No discussion about scoring deer is complete until we address abnormal points or "how to score a non-typical buck". Well the easiest thing to do if you truly have a knarly, huge non-typical rack is to take it to an official record book scorer. But for the bucks that maybe only have an uneven rack with pretty simple abnormal points, its really not that difficult.
A non-typical rack is scored the exact same way as we described above, the only difference is how to figure in the abnormal points. As we mentioned above, abnormal points are usually located off of the side/bottom (or wherever) of the main beams and/or off of other points. For the most part, a "scoreable" abnormal point is any abnormal point that is at least 1" long and is longer than it is wide.
Note: Some "odd ball" points that may be located off of the top of the main beam and do not have a match on the opposite antler can also be considered an abnormal point. These points usually originate off of the main beam before the last circumference (C4) measurement location. Many main beams have "unpaired" normal points located beyond the C4 measurement that are not present on the other main beam (i.e. typical 11-pt racks). These points are considered normal points (Gs) on that side and should not be recorded as abnormal points.
Measuring each abnormal point is done the same way as normal points. Starting at the base of each antler, measure all of the abnormal points for that antler and record them. Do the same for all of the abnormal points found on the opposite antler. Once you have them recorded, add them all up and record a total for the abnormal points.
Once you have your Abnormal Points Total, simply take your net typical score and add the abnormal points total to it. This will give you a Net Non-Typical Score.
It is now time to discuss how the presence of abnormal points effect a Typical score. If you have your abnormal points total, you need to add this amount to your "difference column". Once you have this new total, you must take it away from your gross typical score in order to determine your Net Typical Score.
Note: The simplest way to put it is to first determine a Net Typical Score, then add the abnormal points for your Net Non-Typical Score or subtract the abnormal points to determine your Final Net Typical Score.
Hopefully you can see that there is a difference between a typical and non-typical score. A buck may be scored as both typical and non-typical but can only be entered into the trophy books one way. Most people determine which way they want their deer scored by whichever total is the largest. I try to look at whichever is the best representation of the deer. A big typical buck with a lot of small abnormal points may get his typical score "hammered" and could appear to be small on paper.

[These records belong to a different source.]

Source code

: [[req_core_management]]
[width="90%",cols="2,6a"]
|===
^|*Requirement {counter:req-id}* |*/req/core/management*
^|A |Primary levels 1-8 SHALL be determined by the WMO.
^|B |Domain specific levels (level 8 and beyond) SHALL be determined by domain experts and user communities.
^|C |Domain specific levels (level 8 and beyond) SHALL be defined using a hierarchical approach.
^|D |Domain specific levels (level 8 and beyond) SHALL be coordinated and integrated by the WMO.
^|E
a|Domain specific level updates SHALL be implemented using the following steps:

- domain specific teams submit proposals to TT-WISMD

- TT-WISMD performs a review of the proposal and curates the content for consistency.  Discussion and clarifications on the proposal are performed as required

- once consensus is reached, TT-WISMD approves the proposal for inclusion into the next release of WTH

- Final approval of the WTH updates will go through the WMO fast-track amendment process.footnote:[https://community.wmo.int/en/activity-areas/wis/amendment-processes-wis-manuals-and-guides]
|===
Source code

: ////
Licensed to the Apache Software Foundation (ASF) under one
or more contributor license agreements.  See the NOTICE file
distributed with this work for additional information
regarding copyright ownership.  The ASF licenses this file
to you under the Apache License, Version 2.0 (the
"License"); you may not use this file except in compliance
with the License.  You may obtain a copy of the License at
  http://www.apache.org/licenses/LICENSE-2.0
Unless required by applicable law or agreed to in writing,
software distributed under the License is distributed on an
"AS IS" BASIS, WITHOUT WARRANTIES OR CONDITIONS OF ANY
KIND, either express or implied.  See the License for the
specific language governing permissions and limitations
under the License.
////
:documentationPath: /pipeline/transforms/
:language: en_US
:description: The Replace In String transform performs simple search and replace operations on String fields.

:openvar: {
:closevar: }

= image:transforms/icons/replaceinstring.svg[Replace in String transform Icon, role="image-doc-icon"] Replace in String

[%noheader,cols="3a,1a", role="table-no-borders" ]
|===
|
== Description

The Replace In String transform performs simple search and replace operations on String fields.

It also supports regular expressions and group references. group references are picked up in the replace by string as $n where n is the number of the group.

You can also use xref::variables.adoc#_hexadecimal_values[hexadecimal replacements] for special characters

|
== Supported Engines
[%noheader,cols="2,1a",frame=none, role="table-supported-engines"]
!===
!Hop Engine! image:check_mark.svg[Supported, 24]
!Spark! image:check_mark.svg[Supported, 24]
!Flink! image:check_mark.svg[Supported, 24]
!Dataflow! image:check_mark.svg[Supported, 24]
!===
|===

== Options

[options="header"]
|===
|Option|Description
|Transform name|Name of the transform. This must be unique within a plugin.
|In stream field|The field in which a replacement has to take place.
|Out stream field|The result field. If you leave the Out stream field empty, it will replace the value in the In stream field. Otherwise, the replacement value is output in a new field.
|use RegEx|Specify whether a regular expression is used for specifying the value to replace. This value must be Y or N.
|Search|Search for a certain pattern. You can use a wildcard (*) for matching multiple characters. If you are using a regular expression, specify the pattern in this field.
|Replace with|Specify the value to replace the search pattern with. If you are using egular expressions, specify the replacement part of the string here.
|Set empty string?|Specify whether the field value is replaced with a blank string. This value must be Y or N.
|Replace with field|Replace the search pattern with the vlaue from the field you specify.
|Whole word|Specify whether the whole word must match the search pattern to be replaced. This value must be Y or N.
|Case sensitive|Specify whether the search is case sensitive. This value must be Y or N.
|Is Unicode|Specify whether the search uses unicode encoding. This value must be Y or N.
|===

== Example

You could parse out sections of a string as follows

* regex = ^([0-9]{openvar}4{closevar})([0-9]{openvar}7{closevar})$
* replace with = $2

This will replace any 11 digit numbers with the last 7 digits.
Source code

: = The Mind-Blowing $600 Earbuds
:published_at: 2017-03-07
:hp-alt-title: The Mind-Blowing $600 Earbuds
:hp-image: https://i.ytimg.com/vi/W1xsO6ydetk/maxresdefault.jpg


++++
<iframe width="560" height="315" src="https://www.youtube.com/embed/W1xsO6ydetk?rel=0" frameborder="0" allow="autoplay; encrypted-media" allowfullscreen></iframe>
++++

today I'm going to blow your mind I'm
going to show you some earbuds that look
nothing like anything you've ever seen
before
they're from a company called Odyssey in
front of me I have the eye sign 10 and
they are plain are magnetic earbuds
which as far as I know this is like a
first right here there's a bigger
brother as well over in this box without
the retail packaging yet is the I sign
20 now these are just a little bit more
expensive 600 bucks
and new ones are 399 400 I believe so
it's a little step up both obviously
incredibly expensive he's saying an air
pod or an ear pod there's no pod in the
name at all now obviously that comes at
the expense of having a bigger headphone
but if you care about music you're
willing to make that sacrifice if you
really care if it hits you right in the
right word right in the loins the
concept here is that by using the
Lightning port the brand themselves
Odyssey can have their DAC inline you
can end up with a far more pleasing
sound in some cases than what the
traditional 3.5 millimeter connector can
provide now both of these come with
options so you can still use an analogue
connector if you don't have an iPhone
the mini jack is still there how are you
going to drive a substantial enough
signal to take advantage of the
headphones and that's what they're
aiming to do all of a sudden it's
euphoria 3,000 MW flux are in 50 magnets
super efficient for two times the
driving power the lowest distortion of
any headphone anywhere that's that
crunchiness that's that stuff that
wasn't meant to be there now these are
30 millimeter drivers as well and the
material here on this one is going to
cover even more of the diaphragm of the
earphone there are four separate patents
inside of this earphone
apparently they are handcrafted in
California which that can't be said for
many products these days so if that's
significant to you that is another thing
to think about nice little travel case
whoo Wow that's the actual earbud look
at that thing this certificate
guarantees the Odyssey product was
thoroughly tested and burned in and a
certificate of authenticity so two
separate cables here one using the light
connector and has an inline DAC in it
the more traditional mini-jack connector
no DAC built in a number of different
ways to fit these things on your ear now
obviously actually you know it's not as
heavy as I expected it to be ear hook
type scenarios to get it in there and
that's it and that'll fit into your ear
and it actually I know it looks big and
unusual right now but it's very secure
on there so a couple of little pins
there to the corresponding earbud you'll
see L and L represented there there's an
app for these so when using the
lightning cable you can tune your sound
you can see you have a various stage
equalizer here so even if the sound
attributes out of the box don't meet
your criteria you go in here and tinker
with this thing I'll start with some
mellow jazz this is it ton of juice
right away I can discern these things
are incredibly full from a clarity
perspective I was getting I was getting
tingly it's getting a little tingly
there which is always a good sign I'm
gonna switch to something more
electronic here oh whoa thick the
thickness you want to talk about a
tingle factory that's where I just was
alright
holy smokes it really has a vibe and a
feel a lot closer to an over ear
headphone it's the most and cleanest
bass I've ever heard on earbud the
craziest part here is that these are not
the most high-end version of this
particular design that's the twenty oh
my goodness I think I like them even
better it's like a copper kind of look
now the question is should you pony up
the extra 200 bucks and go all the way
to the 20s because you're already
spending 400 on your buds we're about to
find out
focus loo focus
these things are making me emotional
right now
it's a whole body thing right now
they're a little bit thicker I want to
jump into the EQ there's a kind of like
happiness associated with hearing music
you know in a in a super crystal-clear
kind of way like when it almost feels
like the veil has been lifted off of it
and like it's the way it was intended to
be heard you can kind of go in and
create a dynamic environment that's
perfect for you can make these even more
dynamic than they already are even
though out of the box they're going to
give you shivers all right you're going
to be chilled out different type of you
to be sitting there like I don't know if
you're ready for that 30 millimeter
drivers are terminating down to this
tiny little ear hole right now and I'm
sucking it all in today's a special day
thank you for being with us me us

The same buck's larger, non-typical score may give a better representation of how big the guy really is.
I hope this information proves useful and that you enjoy hours of entertainment scoring your deer.
Do you have any additional information about "Scoring Deer" that you would like to share?
It is not our intention to make a bunch of "want-a-be" professional deer scorers out there, we would just like to shed some light on the subject that may help hunters score their antlers as accurately as possible.
Any antler score taken by someone other than a certified Boone and Crockett scorer is not an official score and should not be represented as such.